#### Exercices proposés
1. D'après le texte sur la notion de marginalité, que représente la « marge » dans le domaine artistique et littéraire ?
2. Les affirmations suivantes sont-elles conformes au texte sur la notion de marginalité ? Répondez par oui ou par non, en citant les mots du texte qui tranchent.
(a) Dans son acception sociale moderne, le mot « marginal » est ancien dans le vocabulaire français.
(b) La définition des dictionnaires souligne une ambivalence entre marginalité revendiquée et marginalité imposée par la société.
(c) L'écrivain réputé marginal se retrouve hors la norme sans l'avoir voulu.
3. Prolongez le texte sur la notion de marginalité en reprenant après sa dernière phrase.

:: Extrait du texte

Le mot « marginal » dans son acception sociale moderne est un mot relativement récent dans le vocabulaire français et « se dit de quelqu’un qui vit en marge de la société organisée, faute de pouvoir s’y intégrer ou par refus de se soumettre à ses normes »[1].

Telle définition fournie par nos dictionnaires met ainsi l’accent sur l’ambivalence de cette notion entre marginalité revendiquée, assumée par un individu donné, et marginalité assignée ou imposée par la société.

Dans le domaine artistique et littéraire, la « marge » représente cet espace symbolique situé à l’écart d’un centre qui rassemble des valeurs reconnues, institutionnalisées, et qui tiennent lieu de référence absolue. On peut donc dire qu’à la différence du « paria » social, l’écrivain ou l’artiste réputé marginal est celui qui choisit délibérément de se différencier des autres en se positionnant _ esthétiquement ou idéologiquement _ hors la norme devenue, à ses yeux, obsolète ou insupportable.

::::
:: Données fournies

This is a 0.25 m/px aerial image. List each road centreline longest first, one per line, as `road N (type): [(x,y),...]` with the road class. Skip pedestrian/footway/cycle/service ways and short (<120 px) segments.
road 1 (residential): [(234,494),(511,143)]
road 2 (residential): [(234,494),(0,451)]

::::

#### Corrigé des exercices
1. Elle représente un espace symbolique situé à l'écart d'un centre qui rassemble des valeurs reconnues, institutionnalisées, et qui tiennent lieu de référence absolue.

2.
(a) Non : « un mot relativement récent dans le vocabulaire français ».
(b) Oui : « met ainsi l’accent sur l’ambivalence de cette notion entre marginalité revendiquée, assumée par un individu donné, et marginalité assignée ou imposée par la société ».
(c) Non : « celui qui choisit délibérément de se différencier des autres ».

3.
 Dans cette perspective, interroger la « marge » c’est mettre d’emblée le doigt sur la notion de création artistique, la marge étant perçue comme le lieu privilégié de l’investigation, de l’innovation, de cette expérience de l’audace qui aspire au changement.

Or, le changement étant le propre de la condition humaine, parler contre la société c’est une autre façon de parler d’elle, de ses faiblesses, de ses lacunes, de ses blessures… C’est aussi parler pour elle, être la voix et le porte-parole de ses ambitions refoulées, voire étouffées par la norme. Dans cette logique implacable, l’histoire a montré que la marginalité, bien qu’appréhendée d’abord comme une menace contre l’ordre établi, finit toujours par l’emporter sur la norme qu’elle destitue et supplante.

Le bohème et le maudit

C’est la notion même du « marginal reconnu » que nous tenterons de mettre en lumière à travers deux personnages emblématiques de cette marginalité qui, déviante au départ, finit par être reconnue et institutionnalisée : Apollinaire et Picasso.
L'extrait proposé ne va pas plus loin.